WRITTEN TASK 1 — Write out the passage on Looker word for word, from "Finally, the interplay" to "and privacy requirements.".
WRITTEN TASK 2 — Carry the passage about choosing Looker further, beginning right after its last sentence.
___ PASSAGE
As a contrast, PowerBI uses a VBA/Excel-esque language called DAX; when I used PowerBI, I would only ever write DAX when building dashboards. As a result, I never got a real feel for the language, and development would be a slow and Stack Exchange-heavy process. With our team’s SQL-based skills, LookML was much easier to pick up and remember.

Secondly, the extensibility of Looker into our platforms was a core decision factor. With the LookML models in place, transformed, clean data can be passed to any downstream service. Our first build-out was dashboards within Looker itself; with these in place, data can also be called by API via the Looker SDK, offering a lean and efficient way to embed analytics internally and externally. As a tech company, the ability to embed analytics with low-code techniques allows us to be agile in how we represent data and who can see it.

Finally, the interplay between Looker and Dataplex is particularly powerful. Behind the scenes, Looker is writing queries against BigQuery. As it does so, all rules around data security and privacy are preserved, tailored to each specific user. Keeping data in one place, with one set of rules, was a huge preference over copying data into another BI or Analytics platform, facilitating adherence to compliance and privacy requirements.
______
___ EXERCISE DATA
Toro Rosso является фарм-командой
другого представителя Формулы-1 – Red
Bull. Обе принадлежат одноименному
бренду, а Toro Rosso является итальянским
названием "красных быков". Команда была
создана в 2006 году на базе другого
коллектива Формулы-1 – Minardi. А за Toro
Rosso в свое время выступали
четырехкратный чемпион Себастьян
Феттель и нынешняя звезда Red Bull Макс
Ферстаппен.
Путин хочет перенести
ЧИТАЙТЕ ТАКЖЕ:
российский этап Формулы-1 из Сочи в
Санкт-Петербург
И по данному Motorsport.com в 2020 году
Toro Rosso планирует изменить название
______
___ EXERCISE DATA
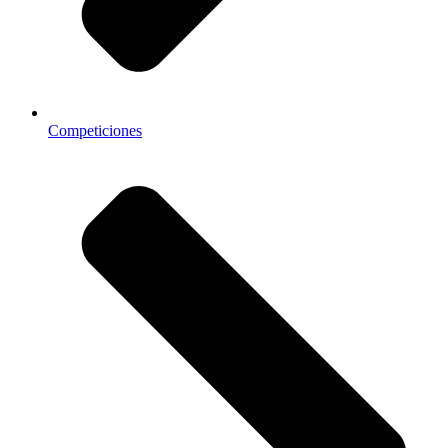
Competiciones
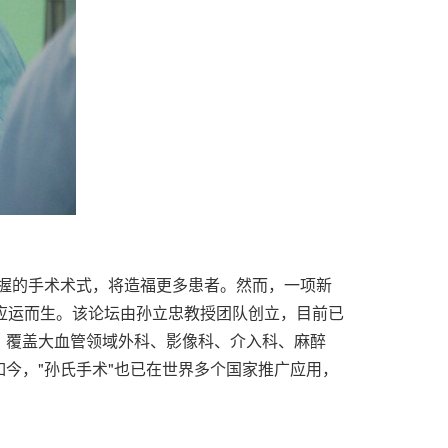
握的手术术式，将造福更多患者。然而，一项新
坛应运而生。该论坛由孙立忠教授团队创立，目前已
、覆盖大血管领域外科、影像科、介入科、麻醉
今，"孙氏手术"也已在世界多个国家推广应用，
______
REPLY 1 —
Finally, the interplay between Looker and Dataplex is particularly powerful. Behind the scenes, Looker is writing queries against BigQuery. As it does so, all rules around data security and privacy are preserved, tailored to each specific user. Keeping data in one place, with one set of rules, was a huge preference over copying data into another BI or Analytics platform, facilitating adherence to compliance and privacy requirements.

REPLY 2 —
‍

Data Science + Machine Learning (DS/ML)

The last step in our data pipelines is our DS/ML environment. We originally explored DataBricks to meet our needs; several members of our team have fantastic experiences with their platform, and I would definitely use them again in the future. In particular, their collaborative notebooks are best-in-class.

This time, we leaned even further into Google Cloud’s offerings, and decided to try Vertex AI for model development, deployment, and monitoring.

As with Looker, Vertex AI immediately picks up the governance and privacy benefits from DataPlex, and lineage is automatically surfaced all the way from raw data to model output; Vertex AI’s metadata store has been excellent for providing a transparent view of the models we have live, and the data that feeds them.

Data at PrimaryBid comes from a wide range of internal and external sources. Having model inputs standardised and universally available was a high priority to ensure we’re leveraging everything that we have to make predictions about the capital markets. The integrated Vertex AI Feature Store has been a huge benefit in our model pipelines, and can serve features with low latency to live models in production that are frequently updated as market conditions change.

To make model building as flexible as possible, we have used the open-source Kubeflow framework for pipeline orchestration; this framework decomposes each step of the model building process into components, each of which performs a fully self-contained task, and then passes metadata and model artefacts to the next component in the pipeline. The result is highly adaptable and visible ML pipelines, where individual elements can be upgraded or debugged independently without affecting the rest of the code base.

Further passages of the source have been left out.